SM: So let me ask then quickly, what do you want him to do? What could he do that would be meaningful right now if he could actually do, that’s within his power?
JH: If you don’t want to start a constitutional crisis by arresting an ICE officer while he’s doing the awful things that he’s doing, fine, I guess. I would argue differently.
RD: No, that’s not fine. That’s what they should do. That’s what they could do.
JH: Correct.
RD: They could get some fucking balls and call the commanders into their office and say, “Look, are you loyal to the constitution or are you a Nazi that’s gonna fold?”
JH: If these people want to preserve whatever level of normalcy that we know has not existed as Rachel, Terry and Alicia have all described, then citations, parking violations, trespassing violations, these people are using their administrative warrants, that are not admissible to use to enter people’s homes, to enter people’s homes. And they aren’t getting trespassing citations for that. They aren’t getting charged for that, I don’t even think the mayor has talked about the fact that they’re doing that. And these are all things that are actions that can be done instead of tweeting really hard. I want action. I don’t want words. I don’t want you to look like a big tough guy and to get all the people on Twitter or Bluesky or whatever to go, “Oh, he owned him.” I want them gone. I don’t want them here anymore.
SR: He could at the very least talk to us. All he’s doing right now is talking to the media. Talk to us, show up. Maybe he’s doin’ shit behind closed doors. Okay fine, but tell us. Talk to us. Come out, listen. Talk. Be present.
SOREN ASTER: One thing we did at the clay pit as well is I changed it to appointment only. I did as much research as I could on how to keep ICE from coming into the public space of my business, and I found that by making it by appointment only, the whole space becomes private and they cannot come in. So my door stays locked. I let people in as I see fit, but just as another form of precaution, keeping those doors locked. It’s an absolute nightmare.
SM: It literally sounds like it’s created a situation where every move you make is nerve-wracking because of what’s happening.
SA: Absolutely.
SM: I’ve heard many people saying that what’s unfolding in Minneapolis is a queer story. And I find that interesting. And I’m curious, do you guys agree with that?
JH: I want to push back a lot on the idea that this is a very queer thing that’s happening. As a transgender person, I’ve been a community activist for quite a while, especially in 2022 when the federal government, from my perspective, was failing to protect my trans siblings in states like Florida and Texas. There’s a lot of my activism that I do that is directly fueled by my queer identity. My neighbors, my friends, my colleagues, my clients even, are being attacked by a force that is an invasion to our city and our state. And it is on me as a human with human emotions and a personal connection to this place to protect my community, and that’s got nothing to do with me being gay. The motivation is, in this instance, for one of a very rare time in my experience, very disconnected from my queer identity. It’s got more to do with protecting Minnesotans. It’s got more to deal with protecting communities, immigrant communities and communities of color who people who look like me, as we’ve discussed here, famously just don’t even bat an eye at, and it’s wrong.
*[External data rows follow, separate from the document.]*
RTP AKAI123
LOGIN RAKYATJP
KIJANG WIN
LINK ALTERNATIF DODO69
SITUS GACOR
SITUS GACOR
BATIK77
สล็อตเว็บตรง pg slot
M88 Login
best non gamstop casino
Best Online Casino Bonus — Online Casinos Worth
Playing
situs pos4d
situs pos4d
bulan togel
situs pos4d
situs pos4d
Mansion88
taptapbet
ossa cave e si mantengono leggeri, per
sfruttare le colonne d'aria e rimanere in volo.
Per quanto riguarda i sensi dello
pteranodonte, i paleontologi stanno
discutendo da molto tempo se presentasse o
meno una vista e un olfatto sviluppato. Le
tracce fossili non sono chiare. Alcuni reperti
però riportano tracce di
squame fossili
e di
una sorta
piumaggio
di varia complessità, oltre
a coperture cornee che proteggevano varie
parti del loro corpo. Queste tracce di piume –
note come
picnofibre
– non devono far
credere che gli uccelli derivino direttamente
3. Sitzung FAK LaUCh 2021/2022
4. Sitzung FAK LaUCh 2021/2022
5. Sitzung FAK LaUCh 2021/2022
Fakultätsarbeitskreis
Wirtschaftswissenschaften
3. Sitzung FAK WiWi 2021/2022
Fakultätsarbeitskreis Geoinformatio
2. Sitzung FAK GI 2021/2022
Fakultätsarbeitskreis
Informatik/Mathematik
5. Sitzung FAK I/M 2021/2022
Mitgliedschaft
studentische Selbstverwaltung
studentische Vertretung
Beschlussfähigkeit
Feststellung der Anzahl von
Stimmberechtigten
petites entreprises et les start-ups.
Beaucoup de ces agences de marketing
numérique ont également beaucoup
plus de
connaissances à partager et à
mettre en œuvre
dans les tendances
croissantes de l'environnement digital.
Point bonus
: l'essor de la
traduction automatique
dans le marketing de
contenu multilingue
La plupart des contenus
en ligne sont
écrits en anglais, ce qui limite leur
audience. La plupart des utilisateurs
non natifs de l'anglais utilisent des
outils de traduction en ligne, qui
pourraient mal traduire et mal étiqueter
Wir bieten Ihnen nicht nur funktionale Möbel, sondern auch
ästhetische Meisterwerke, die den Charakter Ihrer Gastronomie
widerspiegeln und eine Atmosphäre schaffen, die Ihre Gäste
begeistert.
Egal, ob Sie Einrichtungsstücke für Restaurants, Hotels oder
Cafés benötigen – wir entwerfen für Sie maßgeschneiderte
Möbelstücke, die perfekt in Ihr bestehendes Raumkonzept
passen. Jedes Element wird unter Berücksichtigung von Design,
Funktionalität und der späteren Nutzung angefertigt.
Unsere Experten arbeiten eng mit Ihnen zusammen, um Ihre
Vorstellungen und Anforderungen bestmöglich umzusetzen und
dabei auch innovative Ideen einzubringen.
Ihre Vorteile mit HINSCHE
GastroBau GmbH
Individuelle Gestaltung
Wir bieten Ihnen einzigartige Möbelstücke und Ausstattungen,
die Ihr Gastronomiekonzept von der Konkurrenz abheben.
SA: I don’t think it’s an inherently queer thing, but I think that queer people and Black and Brown people are used to having to rely on our community, rather than our government and other people to get the things that we need and to get the support and to make things happen. We’re used to having to riot, and we’re used to having to scream and try and get people to listen to us and our stories. And so I think when this started. The first people that really knew what to do and how to do it and how to organize are those people. And so I think that it’s one part of the story.
SM: One thing we had mentioned earlier is what happened in Minnesota in 2020. Many have compared what’s happening now to the George Floyd protests of 2020. Um, how do you guys compare it? How is it different? How’s it similar?
AK: The big difference? We knew who the police were, we kind of know who these people are, but we don’t know who those people are. We know that they are some of the same people that were let out of the Jan. 6 stuff because of the pardon. And we know they’re likely a lot of the cops that left the profession because they couldn’t beat up on people so freely in Minneapolis anymore with some of the initiatives that have been trying to change the culture of our police forces.
Editor’s Note: While some government officials, including U.S. Reps. Jamie Raskin (D-Md.) and Steve Cohen (D-Tenn.) have called for the DOJ to release information on any participants of the Jan. 6 insurrection employed by ICE, no details have been published. Additionally, several police chiefs and sheriffs have reported that ICE has tried to poach their officers for recruitment, but Uncloseted Media was unable to confirm any cases of this in Minneapolis.
TH: I think for me, I compare it to the longevity of support that’s gonna be happening. I think that after a year, after the protests, after the uprisings, it went back to business as normal, business as usual. I’m also a runner. And so when I’m gonna run a short distance, if I know I’m just trying to get a fast-ass time running a mile, I’m gonna run at that at full velocity. And I feel like people who are just getting activated, that’s what they’re doing. They’re running at it at full velocity and then they get exhausted. Y’all need to run this as if it’s gonna be a 50 mile race. I think for me, how I was activated during the uprisings, I’m really leaning on community. I am texting my group of white allies and being like, “Y’all, I need y’all to pick this up. I need you to help me here, dah dah dah.”
JH: It is unfortunate to me that many people, similar to in 2020 and 2021, will see the immediate aftermath of something and see Derek Chauvin got arrested or whatever it is, and they’re done. And that’s it. And we made the change. And now we can go back. It’s a joke in my community: We can go back to brunch. No we can’t. We’re not done. And they think once ICE is out of Minneapolis and the white people stop dying, then they can just go back to sipping their tea. And I’m worried about that. So it’s a push and pull, and I really want to remain optimistic, and I know there is a future worth fighting for. But I’m also worried that some people will see the short-term victories and give up.
SM: Trump has said that Minnesotan protesters are “left-wing agitators.” I want to know, maybe as a last question, I want to know, how important is protest and what else is getting you through right now?
AK: Well, protest is very important to me, but also understanding the multitude of ways that you can participate in protest. You don’t have to be out necessarily facing off with people that are on an opposing side. You are doing protest by maybe doing a Zoom concert because your concert got canceled and you’re still going to play. Or by delivering food for neighbors and other health and home needs, like laundry detergent is a huge one right now that people need as well as just things like shampoo and soap.
SA: All of the reactions that have happened are really logical when you think about it from an outside perspective. If you take out left and right and the political ideologies of it all, people are coming in and abducting people that are here, mostly not committing crimes. A lot of people, perfectly legal. In any other situation, I think the logical answer would be to fight back and to step up to your community and do what you can to prevent those kidnappings and to prevent that violence from happening.
TH: Protests were so important that it is the first amendment. And so when we get asked things like, “Why are we protesting?” The country was founded on that. I don’t want people to just only relate it to Black people or just to trans people. It was something that was laid at the foundation of this country. We do get to say what we want our government to do and protest is our way of being able to speak out about that. And if you weren’t comfortable with that, you shouldn’t have ran for president.